Why does format("kafka") fail with "Failed to find data source: kafka." (even with uber-jar)?

Solution 1:

kafka data source is an external module and is not available to Spark applications by default.

You have to define it as a dependency in your pom.xml (as you have done), but that's just the very first step to have it in your Spark application.

    <dependency>
        <groupId>org.apache.spark</groupId>
        <artifactId>spark-sql-kafka-0-10_2.11</artifactId>
        <version>2.2.0</version>
    </dependency>

With that dependency you have to decide whether you want to create a so-called uber-jar that would have all the dependencies bundled altogether (that results in a fairly big jar file and makes the submission time longer) or use --packages (or less flexible --jars) option to add the dependency at spark-submit time.

(There are other options like storing the required jars on Hadoop HDFS or using Hadoop distribution-specific ways of defining dependencies for Spark applications, but let's keep things simple)

I'd recommend using --packages first and only when it works consider the other options.

Use spark-submit --packages to include the spark-sql-kafka-0-10 module as follows.

spark-submit --packages org.apache.spark:spark-sql-kafka-0-10_2.11:2.2.0

Include the other command-line options as you wish.

Uber-Jar Approach

Including all the dependencies in a so-called uber-jar may not always work due to how META-INF directories are handled.

For kafka data source to work (and other data sources in general) you have to ensure that META-INF/services/org.apache.spark.sql.sources.DataSourceRegister of all the data sources are merged (not replace or first or whatever strategy you use).

kafka data sources uses its own META-INF/services/org.apache.spark.sql.sources.DataSourceRegister that registers org.apache.spark.sql.kafka010.KafkaSourceProvider as the data source provider for kafka format.

Solution 2:

The top answer is correct this solved the issue for me:

assemblyMergeStrategy in assembly := {
  case "reference.conf" => MergeStrategy.concat
  case "META-INF/services/org.apache.spark.sql.sources.DataSourceRegister" => MergeStrategy.concat
  case PathList("META-INF", xs@_*) => MergeStrategy.discard
  case _ => MergeStrategy.first
}

Solution 3:

Even I had similar issue, issue started when we upgraded the Cloudera-Spark version from 2.2 --> 2.3.

Issue was: my uber jar META-INF/serives/org.apache.spark.sql.sources.DataSourceRegister was getting overwritten by similar file which is present in some other jars. Hence it was not able to find the KafkaConsumer entry in 'DataSourceRegister' file.

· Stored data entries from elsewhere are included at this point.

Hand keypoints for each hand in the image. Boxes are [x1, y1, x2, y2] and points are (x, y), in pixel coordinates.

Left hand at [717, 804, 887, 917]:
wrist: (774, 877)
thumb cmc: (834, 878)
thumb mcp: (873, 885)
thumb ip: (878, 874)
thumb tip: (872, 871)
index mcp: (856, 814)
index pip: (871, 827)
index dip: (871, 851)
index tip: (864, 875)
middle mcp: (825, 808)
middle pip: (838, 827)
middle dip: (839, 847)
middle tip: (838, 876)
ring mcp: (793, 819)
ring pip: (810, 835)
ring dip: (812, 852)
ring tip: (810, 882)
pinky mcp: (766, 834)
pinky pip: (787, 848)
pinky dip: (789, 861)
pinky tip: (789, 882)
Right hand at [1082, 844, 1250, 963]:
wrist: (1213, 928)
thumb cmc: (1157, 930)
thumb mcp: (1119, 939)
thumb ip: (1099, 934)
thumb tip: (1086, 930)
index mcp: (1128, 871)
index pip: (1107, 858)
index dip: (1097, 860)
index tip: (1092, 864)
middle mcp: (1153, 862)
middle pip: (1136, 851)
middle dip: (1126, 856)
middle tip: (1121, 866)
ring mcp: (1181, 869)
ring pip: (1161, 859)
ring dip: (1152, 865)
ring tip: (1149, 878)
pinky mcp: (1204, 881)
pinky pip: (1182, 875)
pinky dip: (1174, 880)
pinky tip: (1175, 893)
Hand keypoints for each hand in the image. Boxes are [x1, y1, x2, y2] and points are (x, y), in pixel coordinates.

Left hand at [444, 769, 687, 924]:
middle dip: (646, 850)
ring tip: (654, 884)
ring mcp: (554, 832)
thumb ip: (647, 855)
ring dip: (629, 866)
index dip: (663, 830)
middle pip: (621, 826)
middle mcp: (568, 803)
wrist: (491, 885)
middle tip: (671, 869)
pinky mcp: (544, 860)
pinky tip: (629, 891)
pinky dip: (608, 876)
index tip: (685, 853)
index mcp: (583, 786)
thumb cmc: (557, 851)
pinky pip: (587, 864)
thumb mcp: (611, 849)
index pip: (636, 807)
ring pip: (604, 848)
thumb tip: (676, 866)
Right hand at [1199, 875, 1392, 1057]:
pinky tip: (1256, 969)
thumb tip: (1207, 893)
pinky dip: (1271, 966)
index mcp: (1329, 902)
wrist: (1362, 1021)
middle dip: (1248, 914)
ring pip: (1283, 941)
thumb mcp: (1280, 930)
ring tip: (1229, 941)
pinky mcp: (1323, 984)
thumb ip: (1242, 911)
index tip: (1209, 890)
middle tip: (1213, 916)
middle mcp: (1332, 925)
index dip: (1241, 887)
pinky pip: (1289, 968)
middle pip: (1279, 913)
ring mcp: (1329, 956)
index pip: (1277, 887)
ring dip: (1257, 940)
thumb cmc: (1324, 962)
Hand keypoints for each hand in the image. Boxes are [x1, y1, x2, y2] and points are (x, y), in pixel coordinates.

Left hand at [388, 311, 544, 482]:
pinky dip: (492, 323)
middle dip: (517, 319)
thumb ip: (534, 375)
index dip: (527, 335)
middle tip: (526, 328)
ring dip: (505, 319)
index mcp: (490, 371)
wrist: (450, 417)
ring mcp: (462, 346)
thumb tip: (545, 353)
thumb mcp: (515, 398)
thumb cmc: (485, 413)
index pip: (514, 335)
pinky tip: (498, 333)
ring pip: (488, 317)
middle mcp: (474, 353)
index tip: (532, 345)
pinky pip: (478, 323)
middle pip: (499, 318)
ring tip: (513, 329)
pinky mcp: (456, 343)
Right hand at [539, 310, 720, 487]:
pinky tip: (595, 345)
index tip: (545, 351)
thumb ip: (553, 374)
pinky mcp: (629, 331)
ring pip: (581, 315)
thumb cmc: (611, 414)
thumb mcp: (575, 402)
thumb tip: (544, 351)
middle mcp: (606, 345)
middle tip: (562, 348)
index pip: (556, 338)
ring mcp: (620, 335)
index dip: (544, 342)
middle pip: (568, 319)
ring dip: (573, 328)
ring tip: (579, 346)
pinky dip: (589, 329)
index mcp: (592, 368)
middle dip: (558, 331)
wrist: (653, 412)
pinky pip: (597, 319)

Resolution: modifying the POM.xml helped me.

<configuration>
                           <transformers>
                                <transformer
                                     implementation="org.apache.maven.plugins.shade.resource.AppendingTransformer">
                                     <resource>
                                           META-INF/services/org.apache.spark.sql.sources.DataSourceRegister
                                     </resource>
                                </transformer>
                           </transformers>

Solution 4:

For uber-jar, adding ServicesResourceTransformer to shade-plugin works for me.

<transformers>
    <transformer implementation="org.apache.maven.plugins.shade.resource.ServicesResourceTransformer"/>
</transformers>